[WHAT IS EXPECTED]
Please put every one of the lines below into a numbered list, skipping any blank lines and leaving the pictures out.

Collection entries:
►

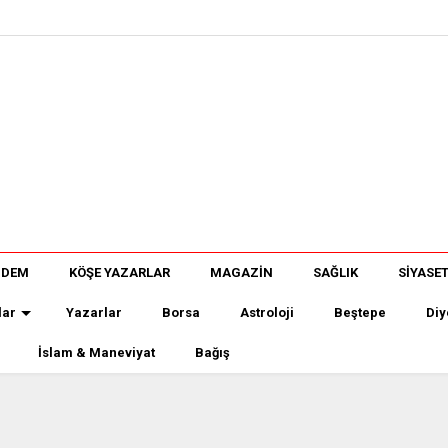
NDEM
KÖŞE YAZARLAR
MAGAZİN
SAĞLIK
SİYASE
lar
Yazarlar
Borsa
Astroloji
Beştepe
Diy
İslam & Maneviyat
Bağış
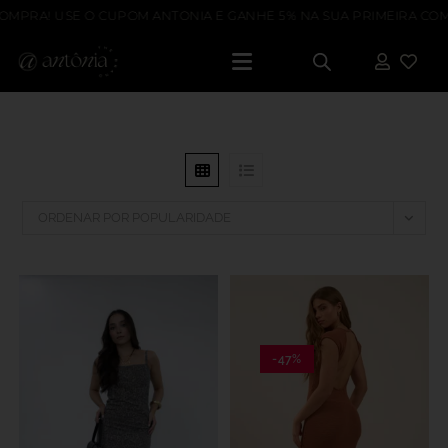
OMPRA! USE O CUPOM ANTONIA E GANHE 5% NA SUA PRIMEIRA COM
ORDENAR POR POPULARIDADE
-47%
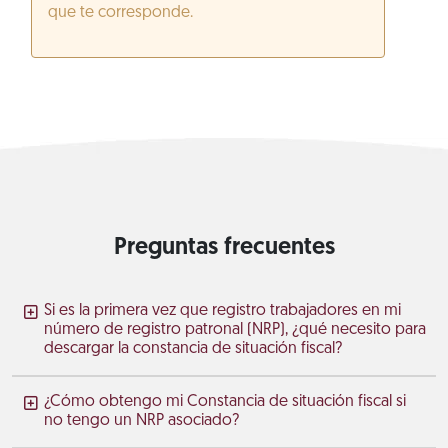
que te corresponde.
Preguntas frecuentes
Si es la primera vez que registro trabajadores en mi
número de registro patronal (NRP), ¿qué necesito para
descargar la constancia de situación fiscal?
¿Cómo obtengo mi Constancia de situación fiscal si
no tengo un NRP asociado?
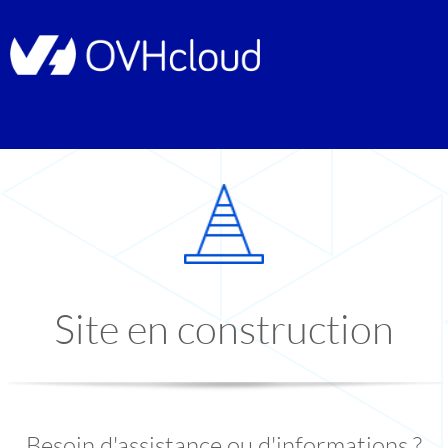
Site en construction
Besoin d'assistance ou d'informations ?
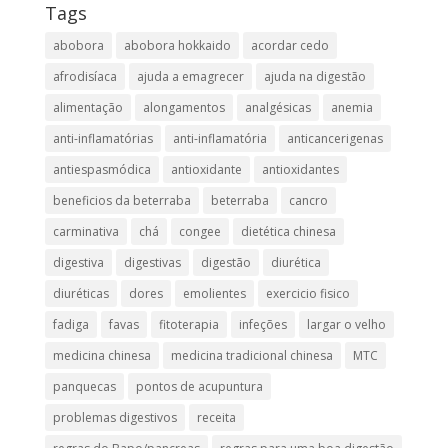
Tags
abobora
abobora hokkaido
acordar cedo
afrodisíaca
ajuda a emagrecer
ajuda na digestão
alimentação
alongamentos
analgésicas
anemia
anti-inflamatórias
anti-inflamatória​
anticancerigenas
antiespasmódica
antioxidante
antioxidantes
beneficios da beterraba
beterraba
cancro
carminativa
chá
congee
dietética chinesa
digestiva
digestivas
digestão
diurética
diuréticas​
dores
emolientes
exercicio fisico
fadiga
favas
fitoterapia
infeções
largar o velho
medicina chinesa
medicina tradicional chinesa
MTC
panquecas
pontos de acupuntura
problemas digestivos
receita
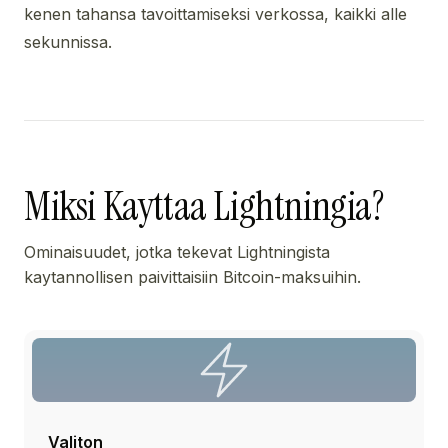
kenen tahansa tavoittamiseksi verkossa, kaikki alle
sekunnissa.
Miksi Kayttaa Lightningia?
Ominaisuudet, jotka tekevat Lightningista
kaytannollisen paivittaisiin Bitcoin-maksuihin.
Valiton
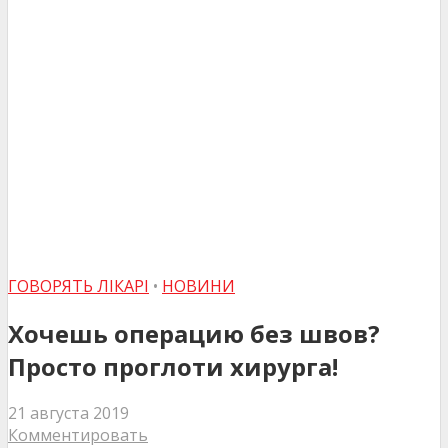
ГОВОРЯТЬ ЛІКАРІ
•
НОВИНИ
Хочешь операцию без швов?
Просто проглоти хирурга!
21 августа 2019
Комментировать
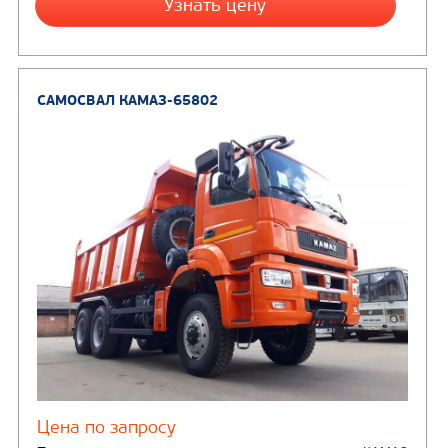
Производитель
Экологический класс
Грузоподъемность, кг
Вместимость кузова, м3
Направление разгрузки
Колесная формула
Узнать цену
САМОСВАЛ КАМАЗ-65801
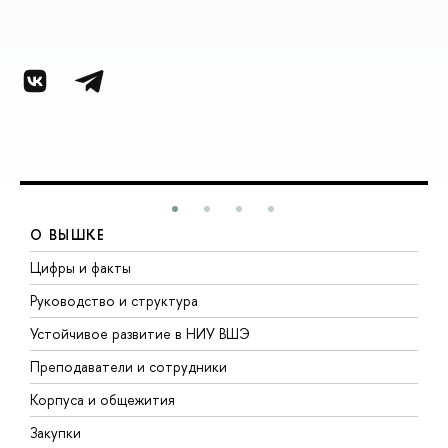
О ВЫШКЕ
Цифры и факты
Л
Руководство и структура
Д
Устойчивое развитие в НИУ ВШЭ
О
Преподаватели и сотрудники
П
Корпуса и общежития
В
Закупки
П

◄

[EXPECTED OUTPUT]
1. NDEM
2. KÖŞE YAZARLAR
3. MAGAZİN
4. SAĞLIK
5. SİYASE
6. lar
7. Yazarlar
8. Borsa
9. Astroloji
10. Beştepe
11. Diy
12. İslam & Maneviyat
13. Bağış
14. OMPRA! USE O CUPOM ANTONIA E GANHE 5% NA SUA PRIMEIRA COM
15. ORDENAR POR POPULARIDADE
16. -47%
17. que te corresponde.
18. Preguntas frecuentes
19. Si es la primera vez que registro trabajadores en mi
20. número de registro patronal (NRP), ¿qué necesito para
21. descargar la constancia de situación fiscal?
22. ¿Cómo obtengo mi Constancia de situación fiscal si
23. no tengo un NRP asociado?
24. Site en construction
25. Besoin d'assistance ou d'informations ?
26. Tags
27. abobora
28. abobora hokkaido
29. acordar cedo
30. afrodisíaca
31. ajuda a emagrecer
32. ajuda na digestão
33. alimentação
34. alongamentos
35. analgésicas
36. anemia
37. anti-inflamatórias
38. anti-inflamatória​
39. anticancerigenas
40. antiespasmódica
41. antioxidante
42. antioxidantes
43. beneficios da beterraba
44. beterraba
45. cancro
46. carminativa
47. chá
48. congee
49. dietética chinesa
50. digestiva
51. digestivas
52. digestão
53. diurética
54. diuréticas​
55. dores
56. emolientes
57. exercicio fisico
58. fadiga
59. favas
60. fitoterapia
61. infeções
62. largar o velho
63. medicina chinesa
64. medicina tradicional chinesa
65. MTC
66. panquecas
67. pontos de acupuntura
68. problemas digestivos
69. receita
70. kenen tahansa tavoittamiseksi verkossa, kaikki alle
71. sekunnissa.
72. Miksi Kayttaa Lightningia?
73. Ominaisuudet, jotka tekevat Lightningista
74. kaytannollisen paivittaisiin Bitcoin-maksuihin.
75. Valiton
76. ГОВОРЯТЬ ЛІКАРІ
77. •
78. НОВИНИ
79. Хочешь операцию без швов?
80. Просто проглоти хирурга!
81. 21 августа 2019
82. Комментировать
83. Производитель
84. Экологический класс
85. Грузоподъемность, кг
86. Вместимость кузова, м3
87. Направление разгрузки
88. Колесная формула
89. Узнать цену
90. САМОСВАЛ КАМАЗ-65801
91. О ВЫШКЕ
92. Цифры и факты
93. Л
94. Руководство и структура
95. Д
96. Устойчивое развитие в НИУ ВШЭ
97. О
98. Преподаватели и сотрудники
99. П
100. Корпуса и общежития
101. В
102. Закупки
103. П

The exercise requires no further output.